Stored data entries

######

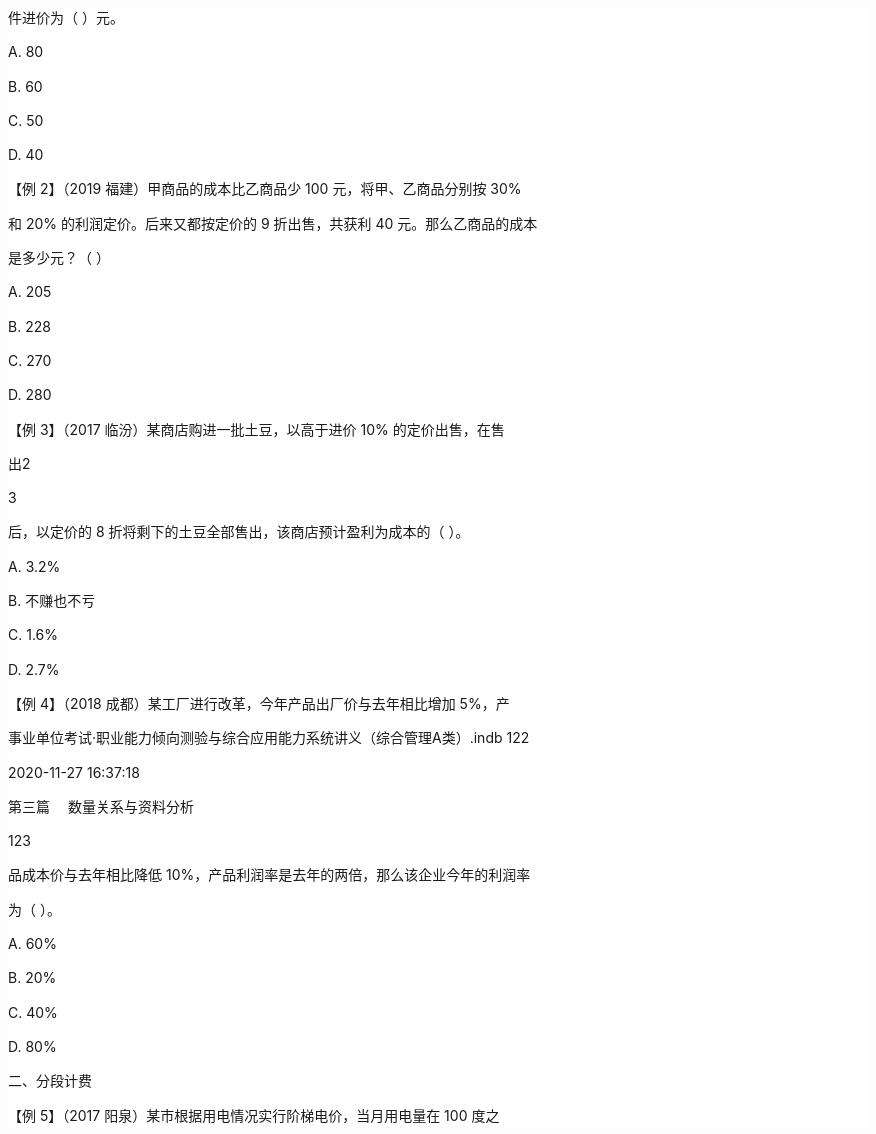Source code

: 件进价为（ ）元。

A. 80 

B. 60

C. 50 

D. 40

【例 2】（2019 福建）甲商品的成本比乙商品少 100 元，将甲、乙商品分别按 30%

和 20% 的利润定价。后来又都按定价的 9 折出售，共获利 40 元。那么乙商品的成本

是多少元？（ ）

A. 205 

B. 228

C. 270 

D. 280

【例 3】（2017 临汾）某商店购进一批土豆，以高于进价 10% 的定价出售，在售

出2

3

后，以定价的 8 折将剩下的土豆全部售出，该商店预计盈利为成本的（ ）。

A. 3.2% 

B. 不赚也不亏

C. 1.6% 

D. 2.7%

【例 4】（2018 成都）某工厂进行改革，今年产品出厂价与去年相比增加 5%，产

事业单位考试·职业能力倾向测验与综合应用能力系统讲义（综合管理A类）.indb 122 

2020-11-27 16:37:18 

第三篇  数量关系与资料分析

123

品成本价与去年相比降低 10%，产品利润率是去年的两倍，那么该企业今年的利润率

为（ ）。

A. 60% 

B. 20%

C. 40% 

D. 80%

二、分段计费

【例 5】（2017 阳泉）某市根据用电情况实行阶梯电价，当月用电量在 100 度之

######

▶ WHAT YOU NEED TO DO: Please give the data above again in exact form and omit every picture.

▶ ANSWER SECTION:
Source code

: 件进价为（ ）元。

A. 80 

B. 60

C. 50 

D. 40

【例 2】（2019 福建）甲商品的成本比乙商品少 100 元，将甲、乙商品分别按 30%

和 20% 的利润定价。后来又都按定价的 9 折出售，共获利 40 元。那么乙商品的成本

是多少元？（ ）

A. 205 

B. 228

C. 270 

D. 280

【例 3】（2017 临汾）某商店购进一批土豆，以高于进价 10% 的定价出售，在售

出2

3

后，以定价的 8 折将剩下的土豆全部售出，该商店预计盈利为成本的（ ）。

A. 3.2% 

B. 不赚也不亏

C. 1.6% 

D. 2.7%

【例 4】（2018 成都）某工厂进行改革，今年产品出厂价与去年相比增加 5%，产

事业单位考试·职业能力倾向测验与综合应用能力系统讲义（综合管理A类）.indb 122 

2020-11-27 16:37:18 

第三篇  数量关系与资料分析

123

品成本价与去年相比降低 10%，产品利润率是去年的两倍，那么该企业今年的利润率

为（ ）。

A. 60% 

B. 20%

C. 40% 

D. 80%

二、分段计费

【例 5】（2017 阳泉）某市根据用电情况实行阶梯电价，当月用电量在 100 度之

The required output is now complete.